Problem details. Put this sentence from the comments below on Tanith Lee's books into Spanish: "I admit the original cover for Storm Lord is frankly terrible, but I do love the Whelan cover for Anackire."

Selected text.
+--

I remember picking up the original versions at the college bookstore sometime back in the late 1980s. I admit the original cover for Storm Lord is frankly terrible, but I do love the Whelan cover for Anackire. I didn’t even realize there was a third book in the series until many years later when I started really diving into Lee’s back catalog.

John R. Fultz

I’ve read MOST of Tanith’s series, but WARS OF VIS is one that I haven’t read yet–a year or two ago I acquired the first two volumes in a collected hardback edition, and I found the third volume with the Sanjulian cover (shown above). They’ve been sitting on my TO-READ shelf just waiting for the perfect moment–along with the Norilana edition of DELIRIUM’S MISTRESS (which is due for my third reading). I have never seen the first two volumes with the Sanjulian covers, but they are gorgeous! Thanks for posting them. I talked to Vera Nazarian yesterday about Tanith’s possible unpublished books, and she told me that DAW had recently re-acquired the rights to Tanith’s books. So my fingers are crossed that they will 1) bring a LOT of her catalog back into print, 2) publish the latest FLAT EARTH story collection–which could collect all her Flat Earth tales written since the last collection in ’87, and 3) there MIGHT be a final Flat Earth novel–EARTH’S MASTER–that Tanith was planning to write. But Vera didn’t know if Tanith finished it before getting ill. Anyway, I’m glad DAW is getting back into the Tanith Lee business. I’ve been a fan of hers for over 20 years and I’m STILL discovering books and stories I haven’t read by her.

+--

Data records.
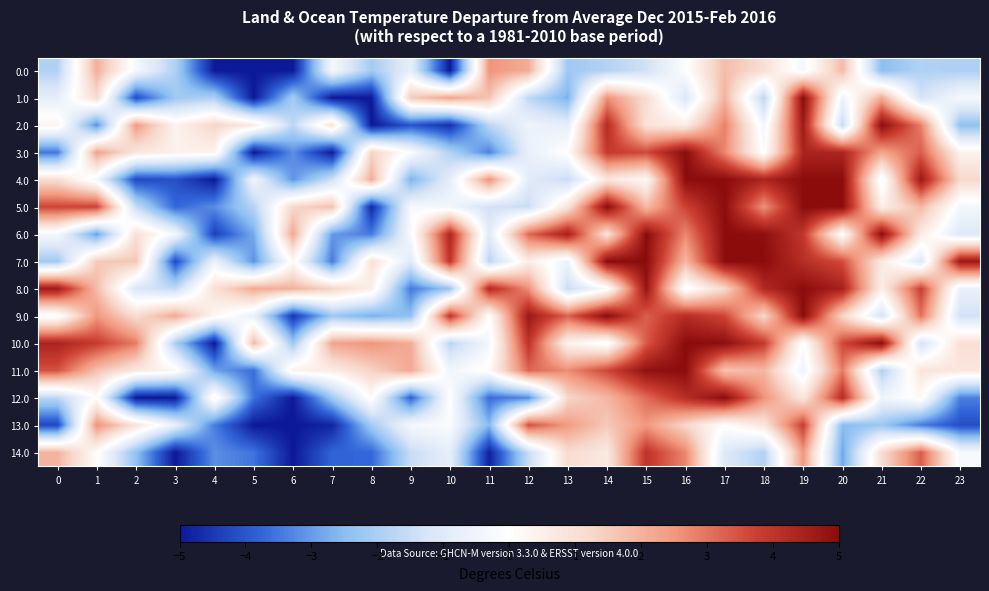

How many series are shown in this chart?

15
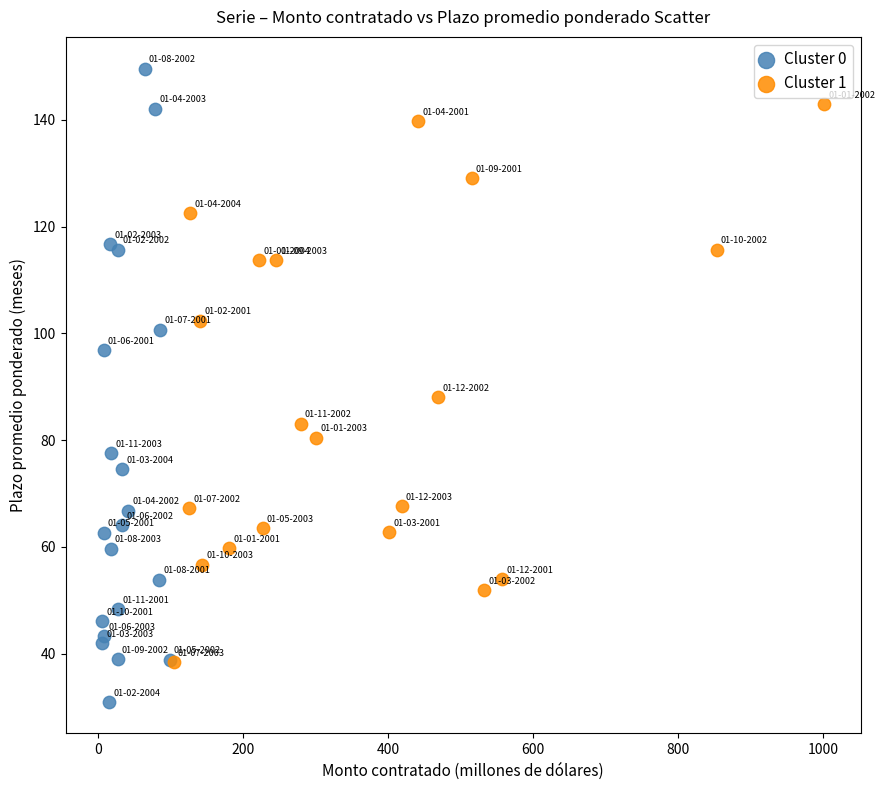

Which series reaches the maximum Y coordinate?

Cluster 0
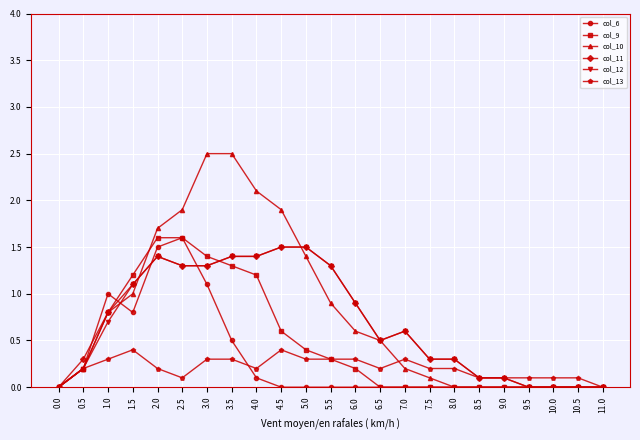

Reading left to right, transcribe all the data shown in this chart.

col_6: 0.0=0.0	0.5=0.2	1.0=1.0	1.5=0.8	2.0=1.5	2.5=1.6	3.0=1.1	3.5=0.5	4.0=0.1	4.5=0.0	5.0=0.0	5.5=0.0	6.0=0.0	6.5=0.0	7.0=0.0	7.5=0.0	8.0=0.0	8.5=0.0	9.0=0.0	9.5=0.0	10.0=0.0	10.5=0.0	11.0=0.0
col_9: 0.0=0.0	0.5=0.2	1.0=0.8	1.5=1.2	2.0=1.6	2.5=1.6	3.0=1.4	3.5=1.3	4.0=1.2	4.5=0.6	5.0=0.4	5.5=0.3	6.0=0.2	6.5=0.0	7.0=0.0	7.5=0.0	8.0=0.0	8.5=0.0	9.0=0.0	9.5=0.0	10.0=0.0	10.5=0.0	11.0=0.0
col_10: 0.0=0.0	0.5=0.2	1.0=0.8	1.5=1.0	2.0=1.7	2.5=1.9	3.0=2.5	3.5=2.5	4.0=2.1	4.5=1.9	5.0=1.4	5.5=0.9	6.0=0.6	6.5=0.5	7.0=0.2	7.5=0.1	8.0=0.0	8.5=0.0	9.0=0.0	9.5=0.0	10.0=0.0	10.5=0.0	11.0=0.0
col_11: 0.0=0.0	0.5=0.3	1.0=0.8	1.5=1.1	2.0=1.4	2.5=1.3	3.0=1.3	3.5=1.4	4.0=1.4	4.5=1.5	5.0=1.5	5.5=1.3	6.0=0.9	6.5=0.5	7.0=0.6	7.5=0.3	8.0=0.3	8.5=0.1	9.0=0.1	9.5=0.0	10.0=0.0	10.5=0.0	11.0=0.0
col_12: 0.0=0.0	0.5=0.2	1.0=0.7	1.5=1.1	2.0=1.4	2.5=1.3	3.0=1.3	3.5=1.4	4.0=1.4	4.5=1.5	5.0=1.5	5.5=1.3	6.0=0.9	6.5=0.5	7.0=0.6	7.5=0.3	8.0=0.3	8.5=0.1	9.0=0.1	9.5=0.0	10.0=0.0	10.5=0.0	11.0=0.0
col_13: 0.0=0.0	0.5=0.2	1.0=0.3	1.5=0.4	2.0=0.2	2.5=0.1	3.0=0.3	3.5=0.3	4.0=0.2	4.5=0.4	5.0=0.3	5.5=0.3	6.0=0.3	6.5=0.2	7.0=0.3	7.5=0.2	8.0=0.2	8.5=0.1	9.0=0.1	9.5=0.1	10.0=0.1	10.5=0.1	11.0=0.0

+--

Response below. Admito que la portada original de Storm Lord es, francamente, terrible, pero me encanta la portada de Whelan para Anackire.